A GRANDE CIDADE

Arthur Nunes
Revista Passaporte
Published in
3 min readNov 28, 2018

E suas prisões imaginárias.

Photo by SHUJA ZED on Unsplash

Certa vez conheci uma inusitada comunidade onde as crianças cresciam em um pequeno vilarejo cheio de jardins floridos, parques e praças. Ali não existia tristeza, dor ou angustia. Porém, ao completar 14 anos os jovens eram levados para a grande cidade como sacrifício vivo. Eram obrigados a ficar por 50 anos até conquistar o direito de voltar. Tudo isso para manter o perfeito equilíbrio do sistema vigente. Ninguém sabia o que acontecia por lá. Havia lendas que a cidade é repleta de ruas escuras onde vagam monstros sem almas.

Lucas era um jovem garoto que estava prestes a completar a idade da oferenda. Ouvira falar que grandes sentinelas guardavam os portões da cidade para que ninguém ousasse sair de lá antes de cumprir sua jornada. O sistema não podia falhar.

Quando chegou o grande dia, Lucas preparou sua mochila, penteou seu cabelo, e com os olhos desolados partiu. Manteve-se firme, não podia chorar, afinal ele era um homem adulto agora e deveria arcar com suas responsabilidades.

Chegando à grande cidade o jovem garoto avistou as sentinelas e logo pensou, “é verdade, as lendas são reais”. Porém, não se abateu, sabia que não podia mais lamentar. A vida era assim e ele tinha que se acostumar. Prometeu para si mesmo que um dia iria fugir e voltar ao vilarejo onde cresceu. O que nunca aconteceu.

Com o tempo conseguiu um emprego, fez amigos e alugou um apartamento no 15º andar de um prédio no centro da cidade. Sua sacada tinha uma linda vista para o vilarejo onde cresceu. Todo o dia ao chegar do trabalho, Lucas sentava na sacada e observava ao longe os lindos campos floridos sonhando com o dia que reencontraria os parques onde cresceu. Foi assim por 50 anos. Até que finalmente conquistou o direito de, enfim, sair da cidade.

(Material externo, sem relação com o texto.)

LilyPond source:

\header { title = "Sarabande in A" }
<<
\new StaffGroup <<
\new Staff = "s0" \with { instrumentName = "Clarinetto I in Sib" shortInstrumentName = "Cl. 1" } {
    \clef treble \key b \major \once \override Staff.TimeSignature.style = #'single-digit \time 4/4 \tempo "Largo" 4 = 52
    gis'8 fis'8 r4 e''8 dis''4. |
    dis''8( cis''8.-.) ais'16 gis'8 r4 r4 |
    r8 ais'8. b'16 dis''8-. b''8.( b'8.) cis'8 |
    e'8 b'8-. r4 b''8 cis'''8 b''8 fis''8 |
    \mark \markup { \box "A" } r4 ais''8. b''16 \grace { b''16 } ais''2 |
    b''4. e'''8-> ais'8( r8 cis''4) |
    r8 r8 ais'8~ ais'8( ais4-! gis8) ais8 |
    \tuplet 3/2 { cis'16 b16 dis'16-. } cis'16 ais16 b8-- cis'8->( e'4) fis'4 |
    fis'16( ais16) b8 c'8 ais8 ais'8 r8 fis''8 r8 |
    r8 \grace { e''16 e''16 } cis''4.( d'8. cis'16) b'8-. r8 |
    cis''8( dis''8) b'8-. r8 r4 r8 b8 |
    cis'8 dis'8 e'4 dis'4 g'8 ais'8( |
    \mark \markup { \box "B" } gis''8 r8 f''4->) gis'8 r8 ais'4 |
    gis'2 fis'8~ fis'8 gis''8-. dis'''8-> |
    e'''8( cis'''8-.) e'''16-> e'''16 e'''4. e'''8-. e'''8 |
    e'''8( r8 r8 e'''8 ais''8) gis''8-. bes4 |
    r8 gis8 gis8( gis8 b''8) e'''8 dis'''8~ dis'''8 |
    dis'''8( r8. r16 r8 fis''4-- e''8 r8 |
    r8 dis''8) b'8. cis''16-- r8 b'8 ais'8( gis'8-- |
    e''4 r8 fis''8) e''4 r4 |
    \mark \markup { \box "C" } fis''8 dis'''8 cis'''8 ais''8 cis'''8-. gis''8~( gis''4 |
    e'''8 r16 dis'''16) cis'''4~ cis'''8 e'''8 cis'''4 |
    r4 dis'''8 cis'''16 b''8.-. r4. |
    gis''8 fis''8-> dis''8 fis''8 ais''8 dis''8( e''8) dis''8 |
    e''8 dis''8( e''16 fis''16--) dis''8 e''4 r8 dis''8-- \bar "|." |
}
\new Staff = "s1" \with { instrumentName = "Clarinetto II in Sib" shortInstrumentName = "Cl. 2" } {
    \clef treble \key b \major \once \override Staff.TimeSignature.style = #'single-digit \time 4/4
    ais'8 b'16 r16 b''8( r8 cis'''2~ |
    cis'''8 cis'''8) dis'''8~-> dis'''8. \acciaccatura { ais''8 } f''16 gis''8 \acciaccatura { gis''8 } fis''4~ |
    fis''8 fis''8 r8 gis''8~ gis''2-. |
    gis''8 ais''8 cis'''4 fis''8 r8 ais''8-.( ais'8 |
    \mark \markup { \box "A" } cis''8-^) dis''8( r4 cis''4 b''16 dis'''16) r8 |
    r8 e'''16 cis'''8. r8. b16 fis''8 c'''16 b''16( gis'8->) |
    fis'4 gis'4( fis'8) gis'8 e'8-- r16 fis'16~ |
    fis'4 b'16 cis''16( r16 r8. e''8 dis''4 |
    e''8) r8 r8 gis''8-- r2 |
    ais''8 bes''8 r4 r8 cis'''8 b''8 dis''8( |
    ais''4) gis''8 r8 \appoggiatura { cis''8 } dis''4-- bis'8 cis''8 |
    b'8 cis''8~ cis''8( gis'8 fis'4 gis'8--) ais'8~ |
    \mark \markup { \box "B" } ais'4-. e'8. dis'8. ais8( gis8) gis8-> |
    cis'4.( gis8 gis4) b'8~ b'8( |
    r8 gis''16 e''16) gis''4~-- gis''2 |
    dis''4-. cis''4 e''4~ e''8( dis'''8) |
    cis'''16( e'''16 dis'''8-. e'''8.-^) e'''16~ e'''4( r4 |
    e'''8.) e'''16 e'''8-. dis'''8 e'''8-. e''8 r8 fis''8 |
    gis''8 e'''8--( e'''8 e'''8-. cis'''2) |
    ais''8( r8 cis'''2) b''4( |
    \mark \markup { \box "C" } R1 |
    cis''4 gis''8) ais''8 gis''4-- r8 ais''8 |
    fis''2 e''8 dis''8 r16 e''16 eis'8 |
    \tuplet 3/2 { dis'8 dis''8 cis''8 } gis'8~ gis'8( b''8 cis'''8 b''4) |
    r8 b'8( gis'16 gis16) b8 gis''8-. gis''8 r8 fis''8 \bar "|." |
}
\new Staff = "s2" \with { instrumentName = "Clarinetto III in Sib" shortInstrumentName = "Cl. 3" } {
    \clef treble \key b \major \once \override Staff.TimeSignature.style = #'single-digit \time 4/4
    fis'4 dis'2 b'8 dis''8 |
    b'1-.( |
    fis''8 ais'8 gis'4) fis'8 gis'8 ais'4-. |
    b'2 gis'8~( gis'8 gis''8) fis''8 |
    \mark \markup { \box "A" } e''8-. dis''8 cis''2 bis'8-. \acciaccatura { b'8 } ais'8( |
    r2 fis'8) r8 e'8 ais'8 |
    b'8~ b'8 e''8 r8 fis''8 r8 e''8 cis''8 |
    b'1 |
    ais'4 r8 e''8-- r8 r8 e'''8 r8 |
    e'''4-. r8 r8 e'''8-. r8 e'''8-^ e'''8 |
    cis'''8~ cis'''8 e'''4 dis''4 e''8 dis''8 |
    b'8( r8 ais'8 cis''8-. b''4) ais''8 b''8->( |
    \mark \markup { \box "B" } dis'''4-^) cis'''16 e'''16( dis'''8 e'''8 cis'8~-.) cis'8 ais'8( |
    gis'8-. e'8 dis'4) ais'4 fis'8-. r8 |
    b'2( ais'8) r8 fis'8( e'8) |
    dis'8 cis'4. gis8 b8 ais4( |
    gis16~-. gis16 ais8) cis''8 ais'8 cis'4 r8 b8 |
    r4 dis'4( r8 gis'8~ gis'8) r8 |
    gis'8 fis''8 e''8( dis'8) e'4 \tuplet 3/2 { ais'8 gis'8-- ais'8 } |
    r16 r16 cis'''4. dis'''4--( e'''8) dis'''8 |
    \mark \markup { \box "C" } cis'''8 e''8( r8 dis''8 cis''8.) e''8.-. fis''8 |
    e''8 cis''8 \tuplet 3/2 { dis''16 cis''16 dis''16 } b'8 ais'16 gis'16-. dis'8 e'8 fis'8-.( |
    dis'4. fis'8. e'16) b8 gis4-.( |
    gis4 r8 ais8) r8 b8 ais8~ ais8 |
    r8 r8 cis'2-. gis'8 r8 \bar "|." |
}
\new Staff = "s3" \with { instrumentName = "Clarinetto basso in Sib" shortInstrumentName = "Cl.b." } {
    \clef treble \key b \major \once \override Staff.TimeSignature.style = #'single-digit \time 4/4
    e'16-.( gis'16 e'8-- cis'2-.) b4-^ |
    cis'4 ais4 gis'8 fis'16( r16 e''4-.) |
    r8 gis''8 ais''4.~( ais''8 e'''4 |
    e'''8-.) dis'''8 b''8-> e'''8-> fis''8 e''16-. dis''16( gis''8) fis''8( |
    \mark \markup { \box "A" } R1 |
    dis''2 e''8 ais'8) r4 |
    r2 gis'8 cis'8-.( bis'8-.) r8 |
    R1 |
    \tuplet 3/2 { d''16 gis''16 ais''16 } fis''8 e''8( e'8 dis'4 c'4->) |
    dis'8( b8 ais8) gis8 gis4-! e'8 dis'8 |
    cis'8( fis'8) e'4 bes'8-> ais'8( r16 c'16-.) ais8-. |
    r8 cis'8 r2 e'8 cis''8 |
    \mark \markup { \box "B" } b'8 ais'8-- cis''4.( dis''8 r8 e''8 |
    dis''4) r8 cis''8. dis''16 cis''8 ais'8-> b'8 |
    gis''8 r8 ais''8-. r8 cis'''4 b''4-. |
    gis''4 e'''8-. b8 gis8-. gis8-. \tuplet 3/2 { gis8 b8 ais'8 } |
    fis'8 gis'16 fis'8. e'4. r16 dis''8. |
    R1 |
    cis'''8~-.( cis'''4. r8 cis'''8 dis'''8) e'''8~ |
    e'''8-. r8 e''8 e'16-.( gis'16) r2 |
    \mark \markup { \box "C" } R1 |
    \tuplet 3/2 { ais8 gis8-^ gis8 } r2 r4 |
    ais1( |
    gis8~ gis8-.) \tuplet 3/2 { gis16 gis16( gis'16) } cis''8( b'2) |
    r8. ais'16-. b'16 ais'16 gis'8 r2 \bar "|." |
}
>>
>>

Olhando pela ultima vez da sacada, fez suas malas e partiu em direção ao tão sonhado retorno. Ao chegar aos portões avistou novamente as sentinelas. Ele já não era um jovem de 14 anos assustado, então olhou atentamente para os olhos daquelas criaturas e para sua surpresa não se mexiam, não envelheceram, estavam imóveis. Exatamente no mesmo local de quando ele entrou pela primeira vez na cidade. Ao chegar mais perto percebeu a verdadeira forma dos gigantes, eram de pedra, grandes estatuas que não criavam nenhuma resistência aos desertores do sistema. Ninguém protegia os portões, era tudo um grande truque.

Lucas não conseguia acreditar, estava imóvel, mas não por conta da inexistência das sentinelas, mas por que ele realmente não conseguia sair. Já fazia parte da cidade e a cidade dele. As lendas eram reais. Lucas virou o monstro das histórias de terror que ouvia quando criança. Então virou-se e voltou para casa. Passou o resto dos seus dias olhando para os jardins floridos do vilarejo, sonhando com os parques onde cresceu.